• **Dataset entries**:
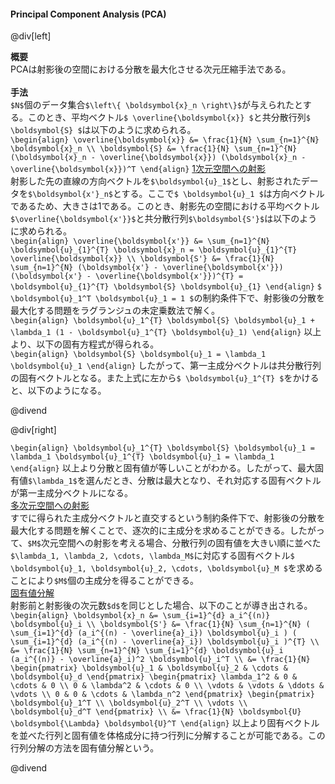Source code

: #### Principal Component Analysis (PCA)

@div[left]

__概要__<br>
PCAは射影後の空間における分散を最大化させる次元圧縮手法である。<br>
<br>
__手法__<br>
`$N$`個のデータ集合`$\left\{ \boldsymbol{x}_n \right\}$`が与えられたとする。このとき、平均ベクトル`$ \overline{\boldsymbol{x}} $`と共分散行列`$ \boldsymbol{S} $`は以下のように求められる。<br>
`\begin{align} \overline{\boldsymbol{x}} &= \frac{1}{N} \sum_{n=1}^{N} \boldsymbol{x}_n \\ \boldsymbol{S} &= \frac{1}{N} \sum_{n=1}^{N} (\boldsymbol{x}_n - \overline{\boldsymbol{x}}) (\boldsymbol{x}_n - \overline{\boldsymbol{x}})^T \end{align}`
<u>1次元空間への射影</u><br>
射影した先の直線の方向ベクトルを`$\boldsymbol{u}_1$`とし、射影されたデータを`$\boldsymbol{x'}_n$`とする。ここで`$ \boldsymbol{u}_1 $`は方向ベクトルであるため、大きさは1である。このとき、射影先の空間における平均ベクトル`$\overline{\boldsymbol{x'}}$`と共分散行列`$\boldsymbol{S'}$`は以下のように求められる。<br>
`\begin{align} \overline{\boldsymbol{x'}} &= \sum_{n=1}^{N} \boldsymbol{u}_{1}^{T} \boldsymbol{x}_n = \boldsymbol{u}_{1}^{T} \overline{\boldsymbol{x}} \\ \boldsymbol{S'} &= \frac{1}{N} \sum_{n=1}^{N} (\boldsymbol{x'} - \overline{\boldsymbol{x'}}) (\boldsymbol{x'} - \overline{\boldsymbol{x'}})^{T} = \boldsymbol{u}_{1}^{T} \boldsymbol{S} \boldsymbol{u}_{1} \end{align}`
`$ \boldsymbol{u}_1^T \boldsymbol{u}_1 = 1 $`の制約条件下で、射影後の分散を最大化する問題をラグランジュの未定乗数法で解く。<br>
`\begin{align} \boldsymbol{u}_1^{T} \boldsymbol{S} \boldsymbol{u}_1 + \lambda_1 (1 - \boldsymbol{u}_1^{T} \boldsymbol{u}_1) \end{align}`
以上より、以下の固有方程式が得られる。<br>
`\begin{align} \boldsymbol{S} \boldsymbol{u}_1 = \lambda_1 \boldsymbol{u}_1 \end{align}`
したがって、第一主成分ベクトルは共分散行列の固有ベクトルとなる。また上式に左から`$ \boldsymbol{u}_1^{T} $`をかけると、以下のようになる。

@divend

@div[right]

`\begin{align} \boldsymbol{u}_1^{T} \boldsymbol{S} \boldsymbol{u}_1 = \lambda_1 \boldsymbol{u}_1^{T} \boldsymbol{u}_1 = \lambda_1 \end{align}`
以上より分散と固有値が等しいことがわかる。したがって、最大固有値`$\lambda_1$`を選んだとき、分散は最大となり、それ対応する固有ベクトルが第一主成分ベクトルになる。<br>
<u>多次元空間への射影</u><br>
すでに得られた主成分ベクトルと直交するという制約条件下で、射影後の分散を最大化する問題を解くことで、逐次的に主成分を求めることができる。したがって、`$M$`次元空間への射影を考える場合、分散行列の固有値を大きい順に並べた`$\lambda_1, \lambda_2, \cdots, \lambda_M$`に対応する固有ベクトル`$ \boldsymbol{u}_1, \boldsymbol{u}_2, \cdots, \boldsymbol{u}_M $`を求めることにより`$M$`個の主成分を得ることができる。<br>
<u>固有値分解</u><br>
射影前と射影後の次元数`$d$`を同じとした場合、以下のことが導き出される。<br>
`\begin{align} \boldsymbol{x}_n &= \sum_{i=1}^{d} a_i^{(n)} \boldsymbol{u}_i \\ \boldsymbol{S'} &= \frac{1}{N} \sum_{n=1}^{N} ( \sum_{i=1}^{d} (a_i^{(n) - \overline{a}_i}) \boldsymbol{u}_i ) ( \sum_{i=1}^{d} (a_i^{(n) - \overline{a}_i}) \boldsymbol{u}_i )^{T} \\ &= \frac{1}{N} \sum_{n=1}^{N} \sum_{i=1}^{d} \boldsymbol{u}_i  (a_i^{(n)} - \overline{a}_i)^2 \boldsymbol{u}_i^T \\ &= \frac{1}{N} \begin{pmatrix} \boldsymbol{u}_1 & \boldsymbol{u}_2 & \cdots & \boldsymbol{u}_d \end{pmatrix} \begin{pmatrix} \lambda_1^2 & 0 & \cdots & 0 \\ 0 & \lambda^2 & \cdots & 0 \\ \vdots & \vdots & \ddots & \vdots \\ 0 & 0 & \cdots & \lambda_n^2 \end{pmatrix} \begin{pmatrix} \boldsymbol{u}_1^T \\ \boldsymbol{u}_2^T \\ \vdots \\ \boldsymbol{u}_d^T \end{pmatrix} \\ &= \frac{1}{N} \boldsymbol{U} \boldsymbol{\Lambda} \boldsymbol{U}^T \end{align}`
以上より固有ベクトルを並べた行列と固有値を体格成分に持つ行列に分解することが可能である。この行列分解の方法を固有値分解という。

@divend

• **Work to complete**:
Repeat only the lines from the one holding "以上より固有ベクトルを並べた" through the last line of the data.

• **Solved problem**:
以上より固有ベクトルを並べた行列と固有値を体格成分に持つ行列に分解することが可能である。この行列分解の方法を固有値分解という。

@divend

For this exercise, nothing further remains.